Food served in Tasiilaq is literally whatever the local hunters bring in and are willing to sell. It may include whale meat, seal, polar bear and muskox, all of which is harvested sustainably. Dining here is part of the adventure! It’s important to remember how hard it is to get food in East Greenland; most food comes on a barge that can only arrive in the summer months. There are two Greenlandic beers available, and both are on tap in the Angmagssalik Hotel – Qajaq Beer and Godthaab Beer.
When to Go
With its location just straddling the arctic circle, Tasiilaq’s days are too short for skiing until about early March. Powder skiing is possible until the end of March and often beyond. Spring weather in East Greenland is generally dominated by high pressure systems with blue skies, light wind and temperatures ranging from -10C to -3C, but colder temps and big snow storms are still common. By April, skiing tends to be on corn snow but stashes of powder may be found higher up on north-facing slopes.
With longer daylight by mid-March, you can be skiing well into the evening. A typical day in good conditions could allow 12,000m of vertical and 10-15 heli ski runs and may last till 7:30pm (but most people are tired well before then). If venturing further afield to rarely visited places like the Karale Glacier there are numerous unnamed peaks that have never been skied. This is true exploration.
Heli Skiing Safety in Greenland
While there are no avalanche forecasts in Greenland, the coastal snowpack here is deep and typically well-settled with good stability. Guides will dig pits and make field evaluations as they go. Air bags, probes, shovels, and beacons are provided to guests but they need to bring their own skis or snowboard, as no rentals are available here. A key to heli skiing safely in Greenland is the helicopter pilot. At Expedition Engineering, we work with one of the most skilled and experienced pilots in the country and use B3 A-stars, which are ideal for the mountains here.
Greenland is also the only heli skiing location where guides ski with guns. Polar bears are common here so guides ski with Remington .30-06 rifles. We’ve never had to use one.
Other Greenland Adventures
On down days when the helicopter can’t fly, which average about one day per week, there are still lots of things to do.
Local dogsled operators from the nearby village can be hired to take the guests out, across the fjord and through some mountain passes. Guests don’t drive the sleds themselves, but have a Greenlandic musher who stands on the back while the guests sit on the sled. It is a totally chaotic and adventurous experience, as the dogs are quite wild and often fight with other dog teams.
If guests bring ski touring equipment there is some good touring close to Tasiilaq on days the machine can’t fly. And depending on the amount of ice in the harbour, a day out fishing with a local guide may be possible too. You may even see whales such as belugas or narwhals.

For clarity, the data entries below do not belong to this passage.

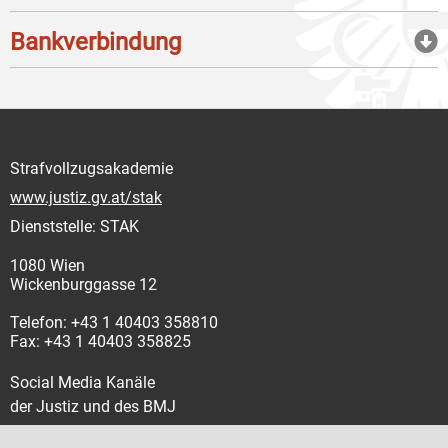
Bankverbindung
Strafvollzugsakademie
www.justiz.gv.at/stak
Dienststelle: STAK
1080 Wien
Wickenburggasse 12
Telefon: +43 1 40403 358810
Fax: +43 1 40403 358825
Social Media Kanäle
der Justiz und des BMJ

Iceberg visits are another great activity on down days. The intense white and sky-blue ice is something that has to be seen to be believed.
In Tasiilaq there’s also a small rope-tow ski hill that visitors may share with the local kids.
Due to its far north latitude, on clear nights it’s worth putting on a puffy and venturing outside to witness the northern lights. The dazzling display can be seen on most trips and is unforgettable.
Planning Your Greenland Ski Trip
Expedition Engineering has been pioneering heli ski trips to East Greenland since 2015. An 8-day trip, including helicopter flight from Kulusuk to Tasiilaq, accommodation, meals, ACMG guides and avalanche safety equipment costs € 8500. Our next trip date is March 11-18, 2022.